▶ Data extract:
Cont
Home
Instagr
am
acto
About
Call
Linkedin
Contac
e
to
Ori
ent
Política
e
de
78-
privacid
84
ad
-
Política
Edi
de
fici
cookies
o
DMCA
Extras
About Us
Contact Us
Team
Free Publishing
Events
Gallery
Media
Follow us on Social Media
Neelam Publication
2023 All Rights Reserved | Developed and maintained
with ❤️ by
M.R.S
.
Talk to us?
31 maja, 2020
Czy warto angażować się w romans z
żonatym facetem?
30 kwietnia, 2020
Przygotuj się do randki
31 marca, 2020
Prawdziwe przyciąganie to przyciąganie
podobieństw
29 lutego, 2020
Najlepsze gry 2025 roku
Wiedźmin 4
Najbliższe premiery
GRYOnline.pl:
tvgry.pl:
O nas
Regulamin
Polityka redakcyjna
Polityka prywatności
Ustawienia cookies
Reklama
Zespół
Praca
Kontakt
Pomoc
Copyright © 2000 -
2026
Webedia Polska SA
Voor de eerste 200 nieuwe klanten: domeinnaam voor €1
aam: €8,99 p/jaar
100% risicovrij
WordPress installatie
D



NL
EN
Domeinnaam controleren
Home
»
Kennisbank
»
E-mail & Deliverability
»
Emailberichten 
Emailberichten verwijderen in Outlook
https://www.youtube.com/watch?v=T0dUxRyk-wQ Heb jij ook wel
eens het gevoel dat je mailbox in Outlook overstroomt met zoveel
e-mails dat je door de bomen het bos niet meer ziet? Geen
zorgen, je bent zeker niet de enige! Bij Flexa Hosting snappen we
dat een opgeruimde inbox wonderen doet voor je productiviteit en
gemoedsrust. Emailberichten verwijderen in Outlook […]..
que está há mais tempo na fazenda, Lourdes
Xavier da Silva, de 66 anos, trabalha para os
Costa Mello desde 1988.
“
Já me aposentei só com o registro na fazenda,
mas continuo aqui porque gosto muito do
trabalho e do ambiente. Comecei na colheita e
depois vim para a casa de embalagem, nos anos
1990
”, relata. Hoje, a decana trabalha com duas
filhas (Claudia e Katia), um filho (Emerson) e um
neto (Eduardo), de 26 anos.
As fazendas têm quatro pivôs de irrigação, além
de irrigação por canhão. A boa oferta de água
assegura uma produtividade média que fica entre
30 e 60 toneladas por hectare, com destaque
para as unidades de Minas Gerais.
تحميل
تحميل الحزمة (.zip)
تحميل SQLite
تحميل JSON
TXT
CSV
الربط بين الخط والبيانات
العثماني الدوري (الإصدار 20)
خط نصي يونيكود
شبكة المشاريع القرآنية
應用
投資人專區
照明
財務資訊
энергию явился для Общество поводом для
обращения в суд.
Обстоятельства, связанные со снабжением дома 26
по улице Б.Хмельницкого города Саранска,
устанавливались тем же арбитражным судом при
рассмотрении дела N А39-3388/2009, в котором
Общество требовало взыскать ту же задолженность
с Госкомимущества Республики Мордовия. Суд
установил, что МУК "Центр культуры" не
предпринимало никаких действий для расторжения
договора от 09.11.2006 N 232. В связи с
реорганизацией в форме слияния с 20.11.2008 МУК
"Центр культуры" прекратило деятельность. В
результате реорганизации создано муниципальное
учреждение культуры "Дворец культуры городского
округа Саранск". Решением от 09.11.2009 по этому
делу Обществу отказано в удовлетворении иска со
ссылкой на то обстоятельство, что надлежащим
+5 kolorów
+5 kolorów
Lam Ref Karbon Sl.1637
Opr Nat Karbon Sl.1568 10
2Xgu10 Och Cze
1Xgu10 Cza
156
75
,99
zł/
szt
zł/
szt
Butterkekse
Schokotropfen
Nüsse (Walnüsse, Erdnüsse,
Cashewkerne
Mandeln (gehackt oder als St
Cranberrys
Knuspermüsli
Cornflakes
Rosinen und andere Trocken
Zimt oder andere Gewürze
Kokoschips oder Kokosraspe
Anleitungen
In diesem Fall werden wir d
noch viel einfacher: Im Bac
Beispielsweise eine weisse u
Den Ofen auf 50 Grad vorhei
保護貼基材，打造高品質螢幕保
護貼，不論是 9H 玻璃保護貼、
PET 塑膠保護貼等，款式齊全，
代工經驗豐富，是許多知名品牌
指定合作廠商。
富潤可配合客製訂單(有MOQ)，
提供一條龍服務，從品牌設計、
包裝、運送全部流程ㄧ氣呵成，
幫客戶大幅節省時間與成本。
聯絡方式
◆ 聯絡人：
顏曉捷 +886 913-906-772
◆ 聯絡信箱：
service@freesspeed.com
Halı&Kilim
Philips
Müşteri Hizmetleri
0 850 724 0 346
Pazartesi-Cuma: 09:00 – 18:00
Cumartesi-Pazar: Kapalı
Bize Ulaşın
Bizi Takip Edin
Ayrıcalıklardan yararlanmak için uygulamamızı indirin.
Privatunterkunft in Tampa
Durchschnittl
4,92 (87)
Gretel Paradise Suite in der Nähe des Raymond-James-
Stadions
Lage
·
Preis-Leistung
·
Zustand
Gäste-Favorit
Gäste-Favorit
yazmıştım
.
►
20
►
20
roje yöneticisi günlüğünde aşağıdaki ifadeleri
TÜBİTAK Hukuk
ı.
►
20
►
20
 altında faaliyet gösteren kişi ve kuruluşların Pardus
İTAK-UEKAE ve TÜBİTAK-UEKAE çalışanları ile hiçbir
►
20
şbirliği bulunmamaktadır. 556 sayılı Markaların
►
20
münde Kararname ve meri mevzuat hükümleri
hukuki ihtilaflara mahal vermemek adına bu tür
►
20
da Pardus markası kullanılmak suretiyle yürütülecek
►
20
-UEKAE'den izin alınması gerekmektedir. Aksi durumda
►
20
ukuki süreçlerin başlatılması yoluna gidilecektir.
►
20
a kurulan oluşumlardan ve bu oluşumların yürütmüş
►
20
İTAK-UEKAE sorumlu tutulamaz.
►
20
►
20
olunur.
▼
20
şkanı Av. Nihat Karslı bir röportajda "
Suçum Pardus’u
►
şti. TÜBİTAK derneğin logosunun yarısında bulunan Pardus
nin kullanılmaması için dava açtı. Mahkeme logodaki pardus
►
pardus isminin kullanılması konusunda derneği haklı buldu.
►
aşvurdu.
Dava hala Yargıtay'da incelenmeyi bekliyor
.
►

▶ Exercise brief: Look in the material above for the line with "Webedia Polska SA" and the line with "обращения в суд.", and transcribe exactly those lines and all lines between them, nothing more.

▶ Answer to this task:
Webedia Polska SA
Voor de eerste 200 nieuwe klanten: domeinnaam voor €1
aam: €8,99 p/jaar
100% risicovrij
WordPress installatie
D



NL
EN
Domeinnaam controleren
Home
»
Kennisbank
»
E-mail & Deliverability
»
Emailberichten 
Emailberichten verwijderen in Outlook
https://www.youtube.com/watch?v=T0dUxRyk-wQ Heb jij ook wel
eens het gevoel dat je mailbox in Outlook overstroomt met zoveel
e-mails dat je door de bomen het bos niet meer ziet? Geen
zorgen, je bent zeker niet de enige! Bij Flexa Hosting snappen we
dat een opgeruimde inbox wonderen doet voor je productiviteit en
gemoedsrust. Emailberichten verwijderen in Outlook […]..
que está há mais tempo na fazenda, Lourdes
Xavier da Silva, de 66 anos, trabalha para os
Costa Mello desde 1988.
“
Já me aposentei só com o registro na fazenda,
mas continuo aqui porque gosto muito do
trabalho e do ambiente. Comecei na colheita e
depois vim para a casa de embalagem, nos anos
1990
”, relata. Hoje, a decana trabalha com duas
filhas (Claudia e Katia), um filho (Emerson) e um
neto (Eduardo), de 26 anos.
As fazendas têm quatro pivôs de irrigação, além
de irrigação por canhão. A boa oferta de água
assegura uma produtividade média que fica entre
30 e 60 toneladas por hectare, com destaque
para as unidades de Minas Gerais.
تحميل
تحميل الحزمة (.zip)
تحميل SQLite
تحميل JSON
TXT
CSV
الربط بين الخط والبيانات
العثماني الدوري (الإصدار 20)
خط نصي يونيكود
شبكة المشاريع القرآنية
應用
投資人專區
照明
財務資訊
энергию явился для Общество поводом для
обращения в суд.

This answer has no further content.